═══ Trecho para leitura

Mulheres: uma analogia sobre o “envelhecimento”

Written by on 2 de novembro de 2017

Compartilho com vocês nesse espaço, um trecho da crônica da escritora e atriz Maitê Proença que retrata, com muita propriedade, o processo que todas nós mulheres temos receio de enfrentar: o envelhecimento.

A escritora diz que não está achando envelhecer esse horror que todos dizem. E decidiu fazer, divertidamente uma analogia:

“O queijo Gorgonzola é um queijo que a maioria das pessoas gosta. Na salada, no pão, com vinho, é um queijo de sabor e aroma peculiares, uma invenção italiana, tem status de iguaria com seu sabor sofisticadíssimo, vende muito nos supermercados, mas é caro e podre. Ou seja, é um queijo podre de chique”.

══════
═══ Informações extraídas

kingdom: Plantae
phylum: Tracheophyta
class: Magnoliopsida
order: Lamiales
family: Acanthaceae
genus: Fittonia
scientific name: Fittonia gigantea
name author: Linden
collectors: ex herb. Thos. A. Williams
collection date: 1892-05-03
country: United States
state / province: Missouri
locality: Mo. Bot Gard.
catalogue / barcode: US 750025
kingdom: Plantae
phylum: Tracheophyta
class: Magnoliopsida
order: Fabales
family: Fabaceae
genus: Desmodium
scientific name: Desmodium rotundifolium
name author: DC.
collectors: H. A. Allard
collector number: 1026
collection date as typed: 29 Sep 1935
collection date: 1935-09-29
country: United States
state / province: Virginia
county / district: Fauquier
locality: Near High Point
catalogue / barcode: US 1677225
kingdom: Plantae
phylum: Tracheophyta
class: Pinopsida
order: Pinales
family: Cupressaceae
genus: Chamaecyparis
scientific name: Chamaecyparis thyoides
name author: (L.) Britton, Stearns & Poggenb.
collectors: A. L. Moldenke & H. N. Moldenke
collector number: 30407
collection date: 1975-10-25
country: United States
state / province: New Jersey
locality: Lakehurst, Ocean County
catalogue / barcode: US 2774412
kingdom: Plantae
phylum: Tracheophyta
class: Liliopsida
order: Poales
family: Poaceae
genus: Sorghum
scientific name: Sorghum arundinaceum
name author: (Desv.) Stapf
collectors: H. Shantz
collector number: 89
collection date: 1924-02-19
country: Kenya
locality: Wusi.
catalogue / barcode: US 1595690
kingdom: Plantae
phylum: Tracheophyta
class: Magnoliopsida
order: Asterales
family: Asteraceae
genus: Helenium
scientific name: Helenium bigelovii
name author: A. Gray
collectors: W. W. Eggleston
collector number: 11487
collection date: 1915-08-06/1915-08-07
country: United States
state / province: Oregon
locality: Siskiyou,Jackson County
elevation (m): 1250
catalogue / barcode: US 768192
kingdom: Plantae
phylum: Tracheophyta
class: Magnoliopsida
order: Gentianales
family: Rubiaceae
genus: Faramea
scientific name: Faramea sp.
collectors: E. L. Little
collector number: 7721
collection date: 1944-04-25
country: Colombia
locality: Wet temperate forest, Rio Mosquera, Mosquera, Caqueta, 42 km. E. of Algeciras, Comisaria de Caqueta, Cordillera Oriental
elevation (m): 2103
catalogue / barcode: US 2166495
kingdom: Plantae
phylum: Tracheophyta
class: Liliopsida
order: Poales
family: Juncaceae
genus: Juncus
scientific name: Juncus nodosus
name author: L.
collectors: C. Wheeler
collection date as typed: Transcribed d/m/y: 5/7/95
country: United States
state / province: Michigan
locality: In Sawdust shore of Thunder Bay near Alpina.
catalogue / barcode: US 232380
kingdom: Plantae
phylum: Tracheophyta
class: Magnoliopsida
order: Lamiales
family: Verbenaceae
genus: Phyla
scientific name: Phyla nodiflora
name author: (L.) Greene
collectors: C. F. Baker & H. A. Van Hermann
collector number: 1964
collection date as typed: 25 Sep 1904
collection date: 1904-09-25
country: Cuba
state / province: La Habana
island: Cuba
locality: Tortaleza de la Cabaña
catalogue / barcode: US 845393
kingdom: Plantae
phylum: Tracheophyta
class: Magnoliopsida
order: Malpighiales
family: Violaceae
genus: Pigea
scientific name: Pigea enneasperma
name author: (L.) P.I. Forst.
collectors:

══════

Você pode dar continuidade ao texto sobre o envelhecimento das mulheres, começando logo após a última frase apresentada? Os registros provêm de uma fonte diferente.

Resultado da tarefa
Para a escritora, o fato de estar envelhecendo não significa ser desvalorizada. Ela diz o seguinte: vou envelhecer até o ponto certo, como o Gorgonzola. Se Deus quiser, morrerei no ponto G da deterioração da matéria. Estou me tornando uma iguaria. Não sou mais um queijo Minas Frescal, não sou mais uma Ricota, não sou um queijo amarelo qualquer para um lanche sem compromisso. Agora tenho status, sou um queijo Gorgonzola”.

Interessante né! Nos faz refletir sobre o envelhecimento, que deve ser saudável e digerido com inteligência, alegria e sabedoria.

Faz parte do ciclo da Vida. Então, que sejamos todas gorgonzolas!!!